Every company other than a private company must send a copy of such balance sheet and profit and
loss account or income and expenditure account so audited together with a copy of the auditor’s
report to the registered address of every member of the company, at least fourteen days before the
meeting at which it is to be laid before the members of the company and shall deposit a copy thereof
at the registered office of the company for the inspection of the members. The directors must also
attach to every balance sheet a report about the state of the company business, the amount if any
which they recommend to be paid by way of dividend and the amount, if any which they propose to
a reserve fund.

Statutory Returns

A company having share capital and incorporated under the Companies Act. 1994 shall have to file
the following statutory returns to the Register every year.
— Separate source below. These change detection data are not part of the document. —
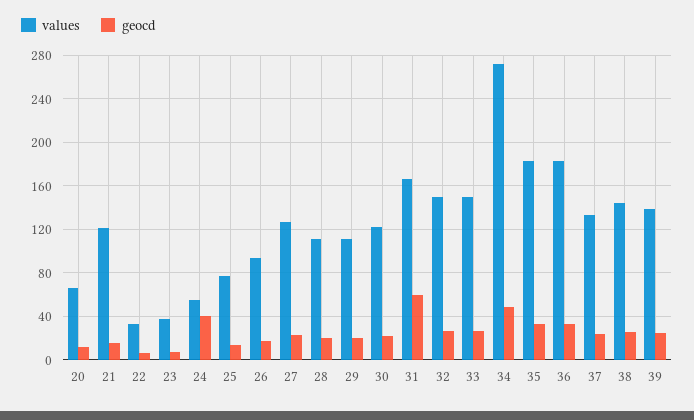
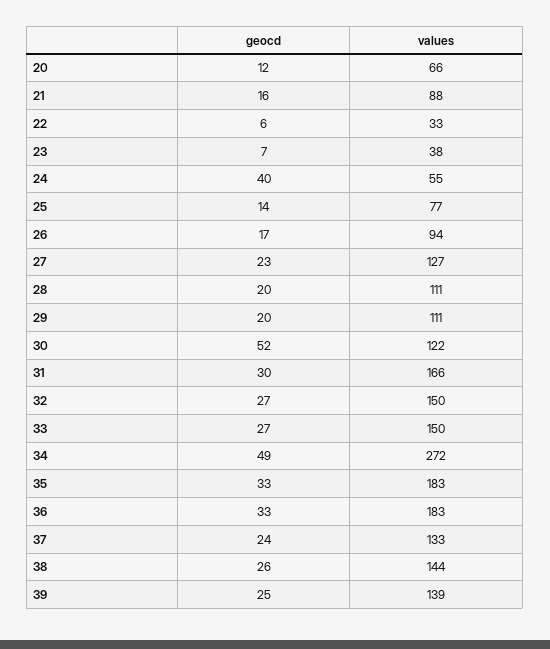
  {
    "values": {
      "20": 66,
-     "21": 120,
+     "21": 88,
      "22": 33,
      "23": 38,
      "24": 55,
      "25": 77,
      "26": 94,
      "27": 127,
      "28": 111,
      "29": 111,
      "30": 122,
      "31": 166,
      "32": 150,
      "33": 150,
      "34": 272,
      "35": 183,
      "36": 183,
      "37": 133,
      "38": 144,
      "39": 139
    },
    "geocd": {
      "20": 12,
      "21": 16,
      "22": 6,
      "23": 7,
      "24": 40,
      "25": 14,
      "26": 17,
      "27": 23,
      "28": 20,
      "29": 20,
-     "30": 20,
+     "30": 52,
-     "31": 60,
+     "31": 30,
      "32": 27,
      "33": 27,
      "34": 49,
      "35": 33,
      "36": 33,
      "37": 24,
      "38": 26,
      "39": 25
    }
  }

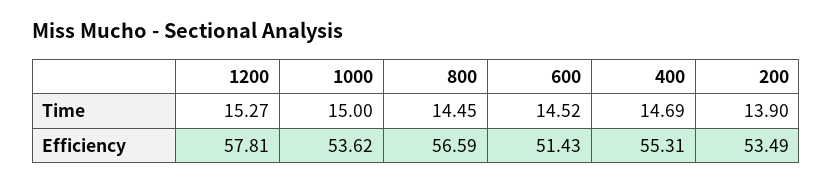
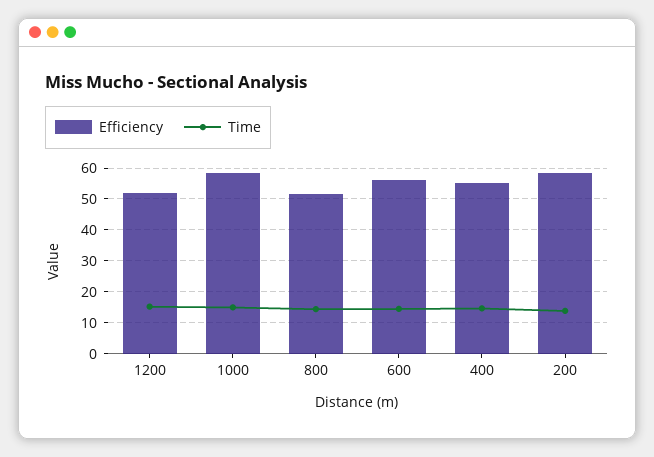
  {
    "Time": {
      "1200": 15.27,
      "1000": 15,
      "800": 14.45,
      "600": 14.52,
      "400": 14.69,
      "200": 13.9
    },
    "Efficiency": {
-     "1200": 57.81,
+     "1200": 52,
-     "1000": 53.62,
+     "1000": 58,
-     "800": 56.59,
+     "800": 52,
-     "600": 51.43,
+     "600": 56,
      "400": 55.31,
-     "200": 53.49
+     "200": 58
    }
  }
1. The annual list of members and summary [Schedule-X]:- To be filed within 21 days after
the date of holding the annual general meeting. The transfer of share if any shall be entered
or reflected in return.
2. Balance sheet and Profit & Loss accounts: To be filed within 30 days from the date of
annual general meeting (section 190). The profit and loss accounts to be filed separately in
the case of a private company.
3. Consent of Auditor [section 210]:- The Company shall inform the auditor or auditor or
auditors in respect of his/their appointment within 7 days form the date annual general
meeting and the auditors shall inform the Register whether the appointment has accepted or
refused by him or them within 30 days form the date receipt of such information.
4. Statutory Report: It is a applicable in the case of public limited companies (section 83).
5. Particulars of directors (Form XII): The information in respect of appointment of
Directors or any change thereof and in the case of retirement of Directors by rotation and re-
election in public company.
6. The consent of Directors to act (Form IX). Section 92.

Appointment and Remuneration of Auditors, Section -210

 Auditors are appointed in the Annual General Meeting by the Shareholders;


 First Auditors of the Company is appointed by the Directors;
 The Directors may appoint Auditors in case of casual vacancy;
 The Govt. may appoint an Auditor if the above authorities fail to appoint an Auditor;
 Auditor’s remuneration is to be fixed by the authority of appointing the Auditor.

Right and duties of Auditor, Section -213

 The Auditors have right to access any books of accounts, information, voucher, statement as
required to perform the audit work.
 The auditors may require any information explanation from any officers, staff of the Company
for the audit.

Winding Up

According to Section 239, the winding up of a Company may be done in any one of the following
three ways:

1. Compulsory winding up by court.


2. Voluntary winding up by the members or by creditors
3. Voluntary winding up under the supervision of the court.